Activity =
Reproduce the lines below verbatim, omitting the pictures from your output.

Task input Block Start

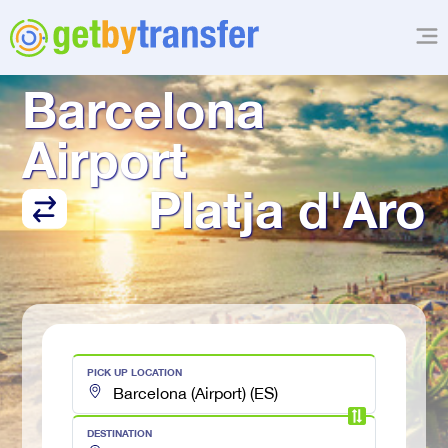
TRANSFER FROM
Barcelona 
Airport
Platja d'Aro
PICK UP LOCATION
DESTINATION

Task input Block End

Answer space =
TRANSFER FROM
Barcelona 
Airport
Platja d'Aro
PICK UP LOCATION
DESTINATION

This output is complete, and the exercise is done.